Y no quiso ser obispo
Santo y muy influyente
Uno tiene cierta debilidad por san Juan de Ávila. Se la inculcaron los jesuitas en la antigua Universidad de Comillas. Recuerdo que nos hablaban de su relación con san Ignacio de Loyola. Hablaban de la admiración y el afecto que el fundador de la Compañía le tuvo, del interés de contar con él entre los primeros jesuitas. Nos citaban unas palabras del guipuzcoano que sonaban más o menos: “Si el maestro Juan de Ávila quisiera entrar en la Compañía de Jesús, saldríamos a su encuentro para recibirlo en andas”. Ahora se recuerda la talla excepcional del “apóstol de Andalucía” y el enorme influjo que ejerció sobre santos y escritores como el propio san Ignacio, santa Teresa de Ávila, san Juan de la Cruz, santo Tomás de Villanueva, San Pedro de Alcántara, san Francisco de Borja, san Juan de Dios... Y sobre otros conocidos santos europeos.
Lo curioso es que al maestro Ávila sólo le alcanzó la beatificación tres siglos después, en 1894. Y la canonización en 1970, mucho más tarde que a los discípulos en cuya conversión influyó o a quienes ayudó con su doctrina y ejemplo... ¿Razones? El obispo Demetrio Fernández declara: “Los procesos de religiosos, que tienen una congregación detrás, son más rápidos. Pero él era un sacerdote diocesano...”. Lo cual nos lleva, una vez más, a pensar en lo relativo del catálogo oficial de los santos. Si para superar el proceso con prontitud hace falta la retaguardia de una congregación religiosa, es de suponer que será muy, muy difícil, casi imposible, que llegue a los altares un modesto fontanero o la heroica madre de familia perdida en una aldea.. Pero, en fin, éste es uno de los lados humanos de nuestra santa Madre Iglesia.
Erasmista, con amor
Se recuerda ahora también que Juan de Ávila sufrió dos años de cárcel y un proceso de la Inquisición, acusado de erasmismo en sus sermones. Los alumnos de bachillerato saben (lo sabían antes, al menos) que el erasmismo fue un movimiento iniciado por Erasmo de Rotterdam (1467-1536), que buscaba volver a las fuentes genuinas de la Escritura y de la vida cristiana y criticaba los defectos y la poca ejemplaridad de los dignatarios eclesiásticos.

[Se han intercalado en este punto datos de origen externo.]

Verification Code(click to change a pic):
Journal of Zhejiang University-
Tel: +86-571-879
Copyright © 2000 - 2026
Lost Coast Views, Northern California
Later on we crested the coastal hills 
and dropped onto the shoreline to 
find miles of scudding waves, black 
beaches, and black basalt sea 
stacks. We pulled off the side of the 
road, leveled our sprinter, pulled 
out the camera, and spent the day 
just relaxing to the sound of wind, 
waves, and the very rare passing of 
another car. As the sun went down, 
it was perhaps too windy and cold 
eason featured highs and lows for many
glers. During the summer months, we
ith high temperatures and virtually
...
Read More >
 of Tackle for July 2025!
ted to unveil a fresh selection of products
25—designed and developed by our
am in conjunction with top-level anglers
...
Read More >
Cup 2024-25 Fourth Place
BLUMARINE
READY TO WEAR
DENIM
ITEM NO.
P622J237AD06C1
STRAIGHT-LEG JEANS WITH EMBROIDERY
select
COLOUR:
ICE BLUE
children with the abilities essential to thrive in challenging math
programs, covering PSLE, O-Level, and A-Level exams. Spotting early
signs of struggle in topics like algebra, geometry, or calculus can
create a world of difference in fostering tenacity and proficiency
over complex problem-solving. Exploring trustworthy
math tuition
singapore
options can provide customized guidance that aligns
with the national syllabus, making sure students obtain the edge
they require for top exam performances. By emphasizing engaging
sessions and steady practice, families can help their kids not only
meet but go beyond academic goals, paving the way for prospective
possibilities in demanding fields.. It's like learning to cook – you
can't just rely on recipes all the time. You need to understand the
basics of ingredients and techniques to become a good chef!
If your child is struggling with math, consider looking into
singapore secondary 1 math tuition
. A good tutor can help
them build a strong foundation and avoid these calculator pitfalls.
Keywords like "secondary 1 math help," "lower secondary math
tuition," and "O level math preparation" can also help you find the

Evidentemente, la época en que creció Juan de Ávila no fue la más brillante en la historia de la Iglesia y de la santidad de sus ministros. Él trabajó afanosamente por la preparación y la reforma del clero rimando con el espíritu del concilio de Trento.
No quiso la mitra ni el capelo
Lo cierto es que el “apóstol de Andalucía” y maestro de santos españoles y foráneos, no quiso ser obispo. No aceptó el arzobispado de Granada y el obispado de Segovia. Tampoco quiso ser cardenal, a propuesta del papa Paulo III. Lo reconozco: siempre me han caído bien unos pocos sacerdotes de los que he sabido que rehusaron el episcopado. Como el actual procedimiento de designación se mueve en el secreto de un círculo muy reducido de actores, nunca sabremos si la negativa constituye una rara excepción o es más frecuente de lo que podemos suponer. Benedicto XVI hablaba no hace mucho de la ambición que lleva a algunos clérigos a hacer carrera. Se supone que tal ambición está más extendida entre quienes culminan los ascensos que entre quienes nunca tuvieron interés en inciciarlos. En cualquier caso, se impone en nuestro tiempo una prudente y responsable participación del clero y del pueblo para que a algo tan importante en la Iglesia como el servicio episcopal lleguen siempre los mejores. Y los mejores no serán necesariamente quienes más busquen y trabajen su nombramiento o quienes más inclinados se sientan a aceptarlo. La humildad y el despego por los cargos es también un dato a tener en cuenta en la personalidad del nuevo doctor de la Iglesia.